* **PROBLEM TO SOLVE**: All lines of the following material must be written out exactly as they appear.

* **GIVEN ENTRIES**:

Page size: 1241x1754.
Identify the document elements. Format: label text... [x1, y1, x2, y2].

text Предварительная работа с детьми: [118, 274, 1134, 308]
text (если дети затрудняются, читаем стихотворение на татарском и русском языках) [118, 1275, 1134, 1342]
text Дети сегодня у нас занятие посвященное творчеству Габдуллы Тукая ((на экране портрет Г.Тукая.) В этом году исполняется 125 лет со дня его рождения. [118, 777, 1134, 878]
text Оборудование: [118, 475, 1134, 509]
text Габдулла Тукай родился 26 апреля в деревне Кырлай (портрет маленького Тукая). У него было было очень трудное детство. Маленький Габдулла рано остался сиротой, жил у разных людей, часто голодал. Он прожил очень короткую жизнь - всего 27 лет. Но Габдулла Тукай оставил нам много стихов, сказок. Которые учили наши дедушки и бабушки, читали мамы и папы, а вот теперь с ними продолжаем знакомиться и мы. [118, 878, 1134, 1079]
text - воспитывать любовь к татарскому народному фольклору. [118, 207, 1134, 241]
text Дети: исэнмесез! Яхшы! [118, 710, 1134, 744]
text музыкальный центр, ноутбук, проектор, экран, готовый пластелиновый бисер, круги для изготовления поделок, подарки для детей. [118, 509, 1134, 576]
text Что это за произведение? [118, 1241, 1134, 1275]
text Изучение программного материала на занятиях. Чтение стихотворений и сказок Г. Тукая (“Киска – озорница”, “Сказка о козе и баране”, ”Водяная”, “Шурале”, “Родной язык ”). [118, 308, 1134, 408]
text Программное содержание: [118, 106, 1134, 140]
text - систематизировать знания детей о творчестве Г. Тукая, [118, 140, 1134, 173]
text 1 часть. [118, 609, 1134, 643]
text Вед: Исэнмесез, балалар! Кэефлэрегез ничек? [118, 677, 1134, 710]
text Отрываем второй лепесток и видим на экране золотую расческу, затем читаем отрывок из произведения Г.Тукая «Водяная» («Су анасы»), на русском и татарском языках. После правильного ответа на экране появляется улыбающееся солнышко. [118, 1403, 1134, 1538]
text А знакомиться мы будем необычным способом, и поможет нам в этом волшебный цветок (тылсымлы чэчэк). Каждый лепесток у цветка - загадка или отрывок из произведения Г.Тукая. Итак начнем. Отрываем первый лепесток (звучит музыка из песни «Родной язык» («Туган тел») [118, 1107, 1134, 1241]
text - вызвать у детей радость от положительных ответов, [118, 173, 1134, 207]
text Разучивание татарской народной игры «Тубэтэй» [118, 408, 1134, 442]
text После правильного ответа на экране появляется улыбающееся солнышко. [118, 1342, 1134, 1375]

* **WRITTEN SOLUTION**:
Page size: 1241x1754.
Identify the document elements. Format: label text... [x1, y1, x2, y2].

text Предварительная работа с детьми: [118, 274, 1134, 308]
text (если дети затрудняются, читаем стихотворение на татарском и русском языках) [118, 1275, 1134, 1342]
text Дети сегодня у нас занятие посвященное творчеству Габдуллы Тукая ((на экране портрет Г.Тукая.) В этом году исполняется 125 лет со дня его рождения. [118, 777, 1134, 878]
text Оборудование: [118, 475, 1134, 509]
text Габдулла Тукай родился 26 апреля в деревне Кырлай (портрет маленького Тукая). У него было было очень трудное детство. Маленький Габдулла рано остался сиротой, жил у разных людей, часто голодал. Он прожил очень короткую жизнь - всего 27 лет. Но Габдулла Тукай оставил нам много стихов, сказок. Которые учили наши дедушки и бабушки, читали мамы и папы, а вот теперь с ними продолжаем знакомиться и мы. [118, 878, 1134, 1079]
text - воспитывать любовь к татарскому народному фольклору. [118, 207, 1134, 241]
text Дети: исэнмесез! Яхшы! [118, 710, 1134, 744]
text музыкальный центр, ноутбук, проектор, экран, готовый пластелиновый бисер, круги для изготовления поделок, подарки для детей. [118, 509, 1134, 576]
text Что это за произведение? [118, 1241, 1134, 1275]
text Изучение программного материала на занятиях. Чтение стихотворений и сказок Г. Тукая (“Киска – озорница”, “Сказка о козе и баране”, ”Водяная”, “Шурале”, “Родной язык ”). [118, 308, 1134, 408]
text Программное содержание: [118, 106, 1134, 140]
text - систематизировать знания детей о творчестве Г. Тукая, [118, 140, 1134, 173]
text 1 часть. [118, 609, 1134, 643]
text Вед: Исэнмесез, балалар! Кэефлэрегез ничек? [118, 677, 1134, 710]
text Отрываем второй лепесток и видим на экране золотую расческу, затем читаем отрывок из произведения Г.Тукая «Водяная» («Су анасы»), на русском и татарском языках. После правильного ответа на экране появляется улыбающееся солнышко. [118, 1403, 1134, 1538]
text А знакомиться мы будем необычным способом, и поможет нам в этом волшебный цветок (тылсымлы чэчэк). Каждый лепесток у цветка - загадка или отрывок из произведения Г.Тукая. Итак начнем. Отрываем первый лепесток (звучит музыка из песни «Родной язык» («Туган тел») [118, 1107, 1134, 1241]
text - вызвать у детей радость от положительных ответов, [118, 173, 1134, 207]
text Разучивание татарской народной игры «Тубэтэй» [118, 408, 1134, 442]
text После правильного ответа на экране появляется улыбающееся солнышко. [118, 1342, 1134, 1375]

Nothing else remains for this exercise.